# Hair Algae Control - Glossolepis incisus



## Steffano2 (Jan 11, 2007)

I had hair algae in my tank, some strands reaching to about 12". I like algae and hair algae doesn't bother me either. I like the look of it flowing in the water current and the fish swimming and picking through the stands. Very natural behavior for the fish, here is were the control comes in. I was controlling it during my weekly water changes by taking an unused toothbrush and removing the longest strands by wrapping the toothbrush head around the strands and pulling.

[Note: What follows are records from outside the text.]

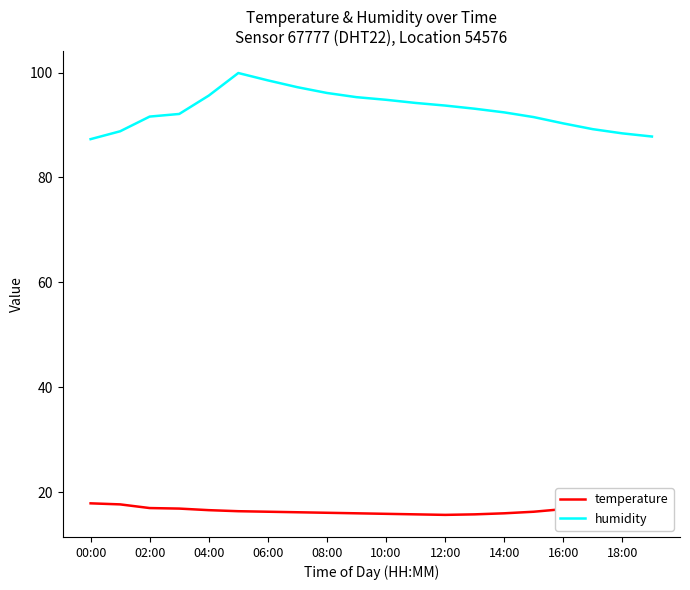

List the series in order of their peak value, lowest first.

temperature, humidity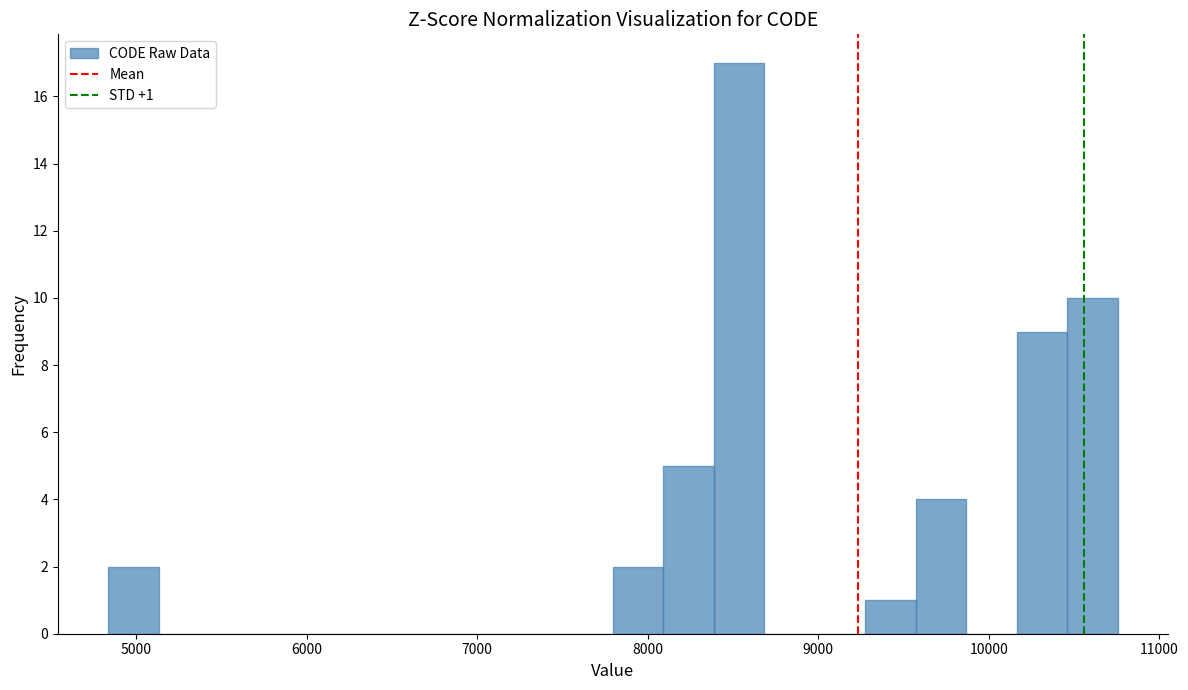

Read against the x-axis, roughly where is the centre of the tallest bar?

8500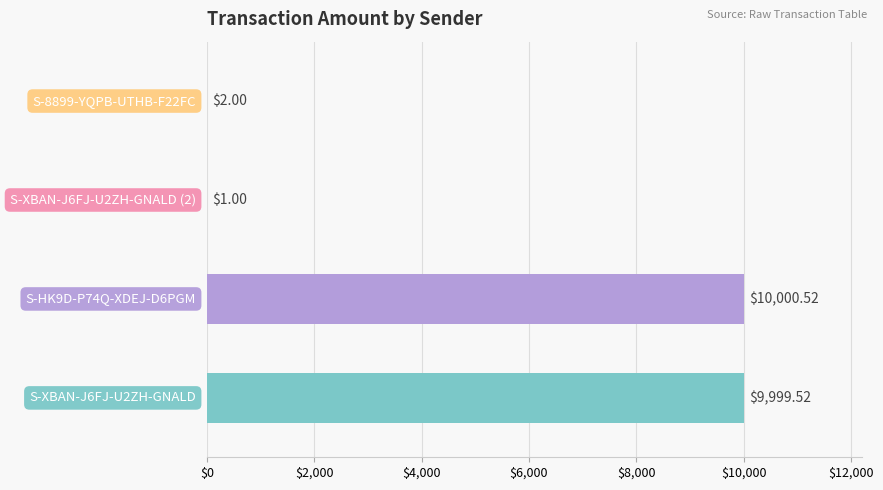

Does the chart contain any negative values?

No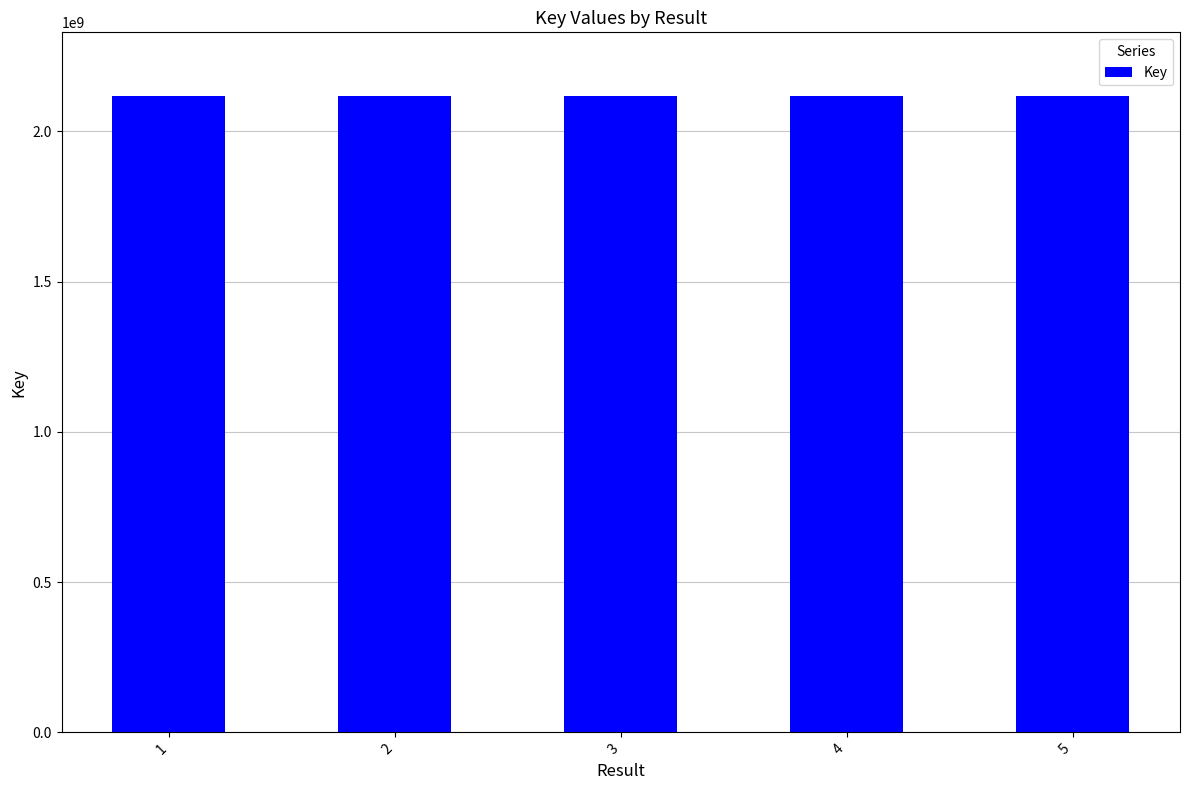

What is the value of the 4th bar from the left?

2117946889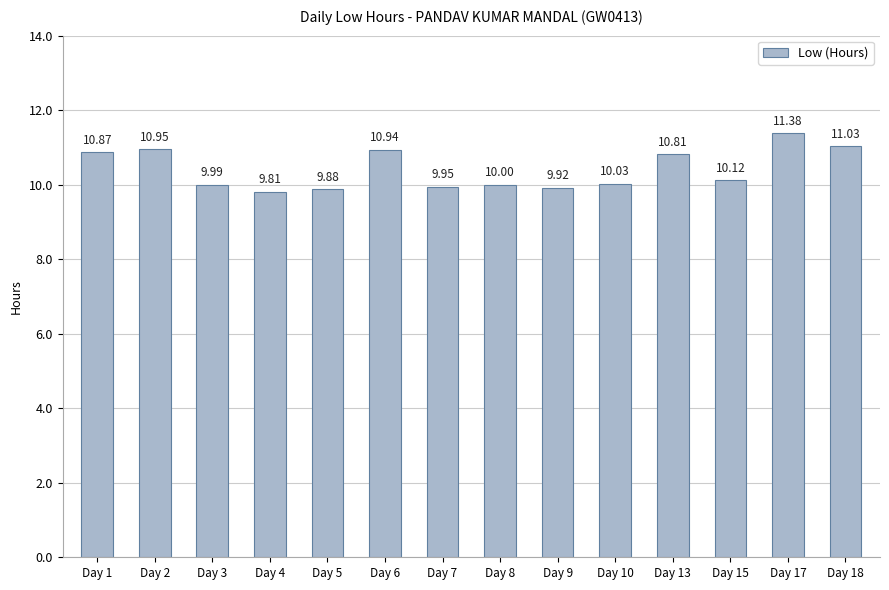

Which has a higher value, Day 1 or Day 2?

Day 2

Very easy way to control w/ a toothbrush.

Last Thursday I went to my LFS and noticed they had a trio of really nice New Guinea Red Rainbows (Glossolepis incisus). I bought the best 2 of the 3, one had slightly deformed fins and wasn't attractive to me. I've always kept Rainbowfish and this species in a past life too. I put them in my tank and with in 2 hours I saw both NGRR eating the hair algae like spaghetti. They would swim up to the end of a flowing strand and suck it into their mouth, shake their head to break off the strand and slurp it down. This left me in shock and awe to say the least. Well, by Saturday they mowed down the hair algae to nil. They would even swim through the tank and eat the free flowing strands that escaped when they were grazing.

I'm sharing this b/c hair algae is hard to control and there aren't a lot of fish that eat it, including most of the known algae eating bottom dwellers. I'm adding that I never knew NGRR ate hair algae and I consider myself an informed hobbyists. You are never to old to learn even by accidental observation and a chance mixing of hair algae and New Guinea Red Rainbows.

Has anyone else ever witnessed this behavior in this fish or to even go one further other Rainbowfish? I would highly recommend them for hair algae control!


----------



## kenko (Jan 19, 2012)

Didn't know that about Red Rainbows, but good info. Other non-typical fish that eat hair algae are the barbs and black mollys. Best overall fish I've read about is the Florida Flagfish, but never owned any.


----------



## Steffano2 (Jan 11, 2007)

kenko said:


> Didn't know that about Red Rainbows, but good info. Other non-typical fish that eat hair algae are the barbs and black mollys. Best overall fish I've read about is the Florida Flagfish, but never owned any.


Agreed *Kenko* :thumb: I knew about some barbs and the other fish you listed too, but the NGRR devoured the hair algae at an alarming rate.


----------